若い方々や新卒の方々が働く場を失うような社会は、非常に悲しいものです。企業の責任として新卒の方々をしっかり受け入れ、自社の教育システムを活用しながら育成に取り組んでいきたいと考えています。

ただし、当社が持つ資源にも限りがあるため、その中でバランスを取りながら、新卒採用を継続していきます。当社の規模としては比較的多く採用しているほうだと思いますが、これを続けていきたいと考えています。

また、AI時代においても人が中心であることは間違いありません。人を育て、人の可能性を引き出すことは、当社のビジョンで掲げる「誰もが価値創造に夢中になれる世界」において、非常に重要な要素です。この取り組みも引き続き進めていきます。

質疑応答:M&Aに関する方針と展望について

kenmo:「M&Aに関して、具体的にどのような会社を考えていますか?」というご質問です。

小林:昨年は資本業務提携やマイノリティ出資を含む3件のM&Aを実行しました。これも現在の主要な成長ドライバーの1つと捉えており、常にさまざまな案件を検討しています。

重要なのは、我々の現在の顧客基盤やケイパビリティ、強みを活かして、その会社を成長させられるかどうかです。

エンターテインメント領域であれば、さらなるIP展開のために新しいドメインを構築したい場合など、その強みを持つ企業であれば事業の拡大につながると考えています。そのため、売上を単純に足し算するのではなく、しっかりとシナジーが見込める企業を中心に、常に検討を進めています。

質疑応答:AI活用による粗利率改善と人中心の社会構築について

飯村:「AI活用による生産性の改善は、案件単価の向上、原価率の改善、開発スピードの向上のうち、どこに最も効果が出るのでしょうか?」というご質問です。

小林:興味深い話ですが、AIを活用することでエンジニアの単価を一時的に上げることは可能でした。ただし、AIはトークンを使うことでコストが増加するため、「AIを使って3人月分くらい働けます。だから単価を上げます」というのは非常に安易な考えです。単純に単価を上げられるものではないと認識しています。

一時的に単価を上げることはできるかもしれませんが、それは本質的ではありません。AIツールなどを組み合わせ、例えば最近注目されているPalantir社のように、ツールやプラットフォームと人によるコンサルティングの価値を組み合わせて、高い利益率・粗利率を実現している例もあります。このようにAIとの融合により、粗利率の改善は可能だと考えています。

このアプローチは、課題解決型や業務モダナイゼーションといった領域で特に効果的です。顧客の予算を過度に消費せずに課題解決を進めることで、「これだけ予算が浮いたのだから、新しいことをやりましょう」と言える関係を築けます。我々の真の強みはこの点にあり、そこを明確に打ち出していくことが重要です。
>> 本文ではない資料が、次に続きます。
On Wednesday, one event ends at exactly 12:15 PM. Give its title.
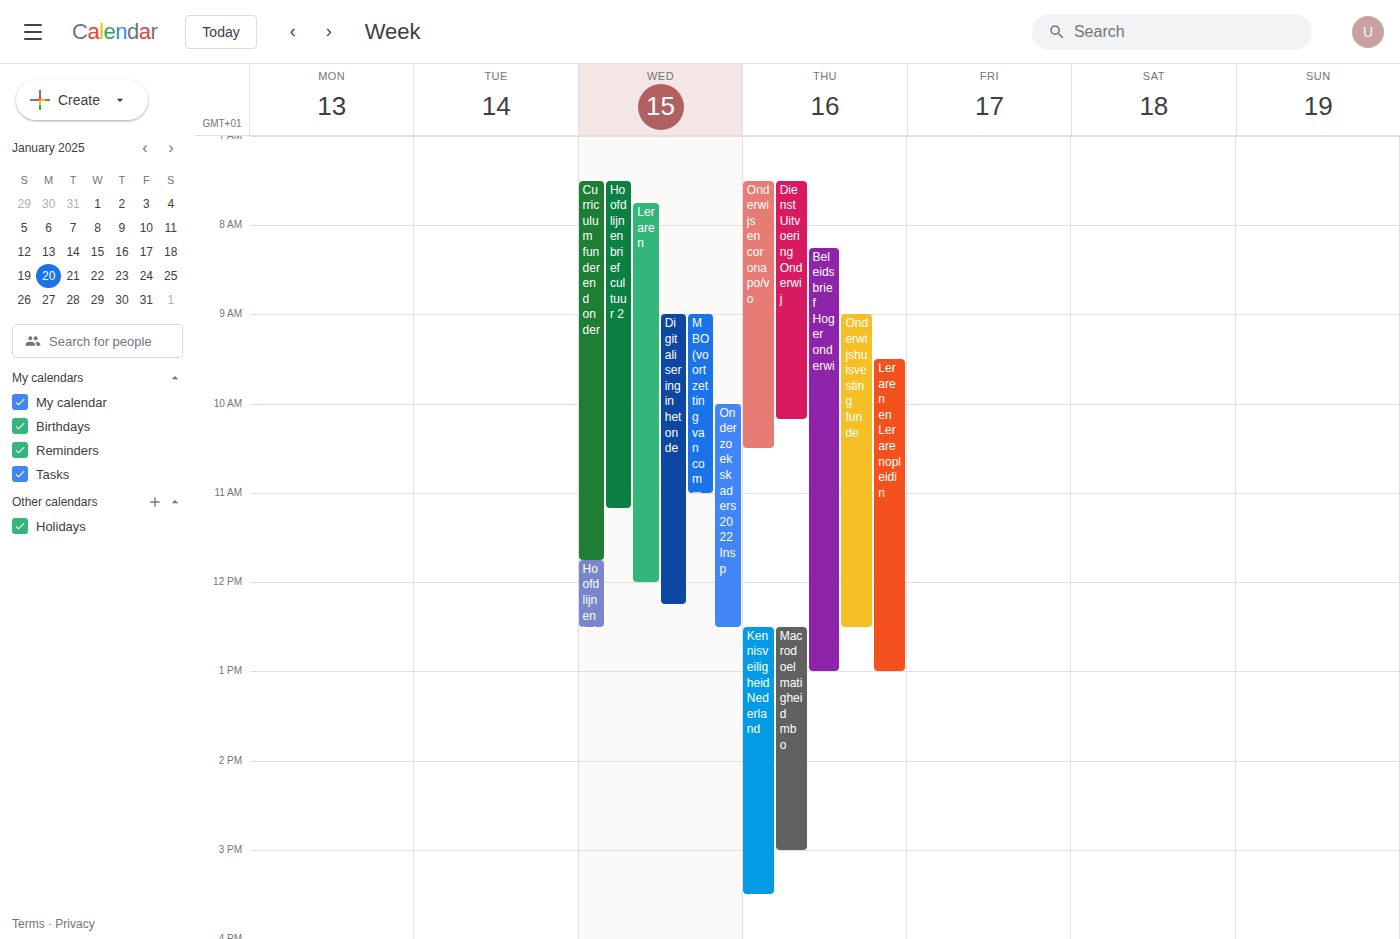
"Digitalisering in het onde"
新しい領域の事業を開拓するには攻めの予算が必要ですが、良い成果が出て事業が成長すれば、そのための単価引き上げが受け入れられる力学が働くと思います。そのように、複合的なアプローチで単価を改善していく必要があると考えています。

飯村:より人が重要になるという印象があります。現在、御社が取り組んでいるベトナムでの育成やさまざまなサービスの提供が、今後ますます効果を発揮しそうですね。

小林:そのとおりだと思います。AI中心の社会が特別おもしろいわけではありません。やはり人が中心であり、そこにAIをうまく共存させていく必要があります。私自身、AIはあくまでツールであり、人類の技術進化という叡智の結晶がAIというかたちで広まっているのは、非常にすばらしいことだと感じています。
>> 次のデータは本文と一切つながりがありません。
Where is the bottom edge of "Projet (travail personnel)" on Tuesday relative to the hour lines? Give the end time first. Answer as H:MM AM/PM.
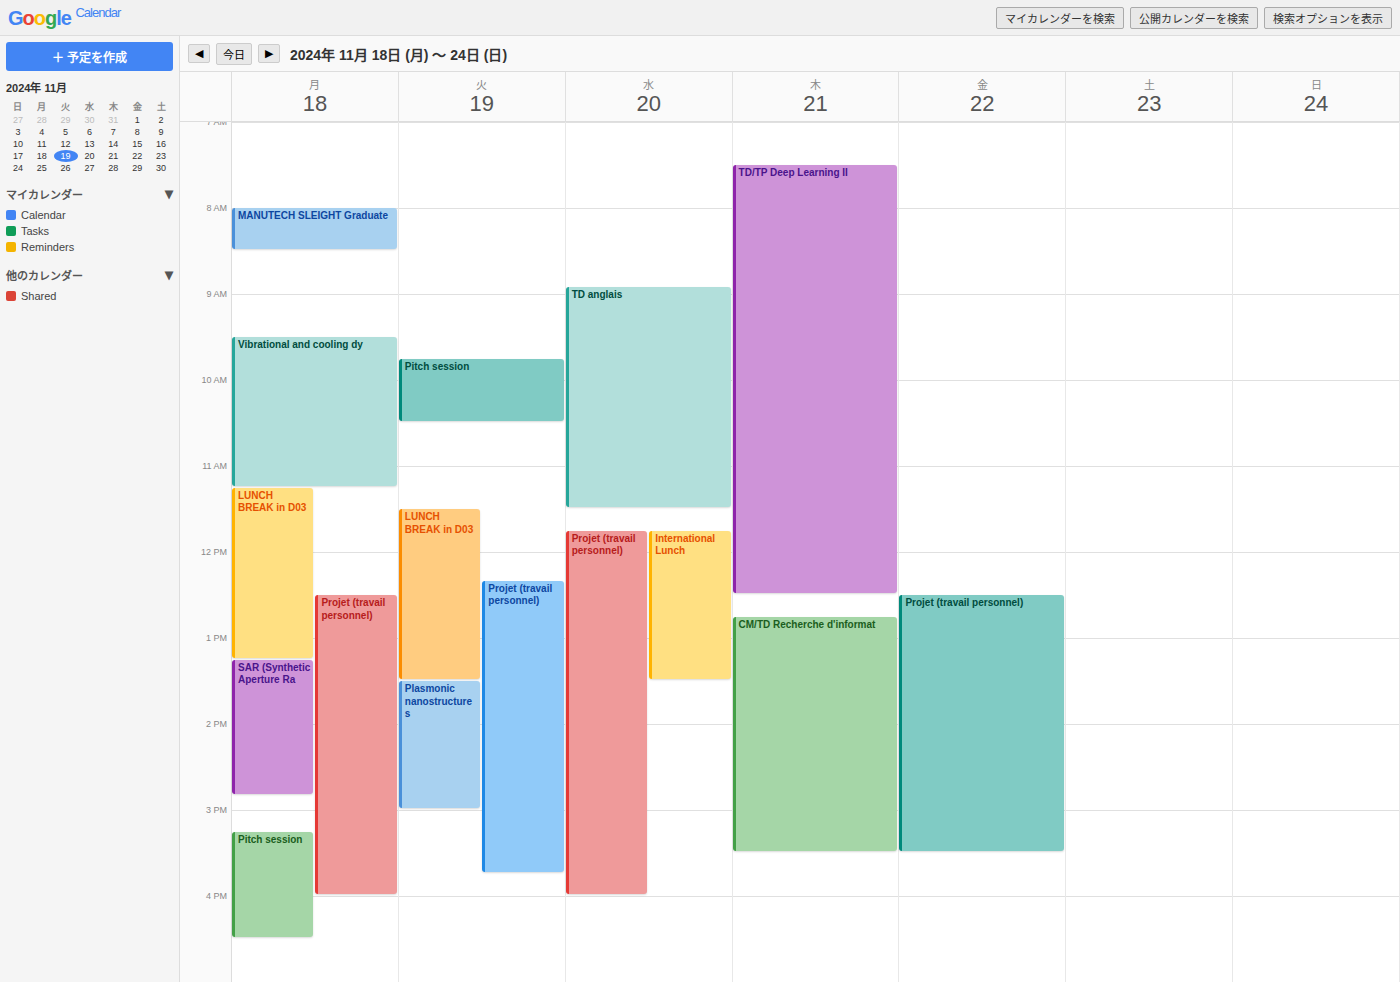
3:45 PM -- neither: three quarters of the way from the 3 PM line to the 4 PM line.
最大限のリスペクトを持ちつつ、人を中心にした豊かな社会をどのように作り上げていくかがテーマです。AIと上手に付き合いながら活用し、人々が豊かになる事業を多く生み出せる社会を目指していきたいと考えています。

小林氏からのご挨拶

小林:本日は、みなさまの貴重なお時間を割いていただき、ありがとうございます。今回の説明会でもお伝えしたとおり、我々はAIにしっかり対応しながら、「AIといったらSun Asteriskだよね」と言われるほど、先端の技術を最も早く取り入れる会社としてのポジションを確立していきたいと考えています。

また我々は、人のために、人の社会を豊かにするためにAIを積極的に活用する立場にあると考えています。これからも人を中心とした組織として、AIをうまく活用しながら成長を続けていきたいと思っています。

今期の業績は非常に良いスタートを切ることができ、手応えを感じています。ここからますます成長できると信じていますので、引き続きご支援のほどよろしくお願いします。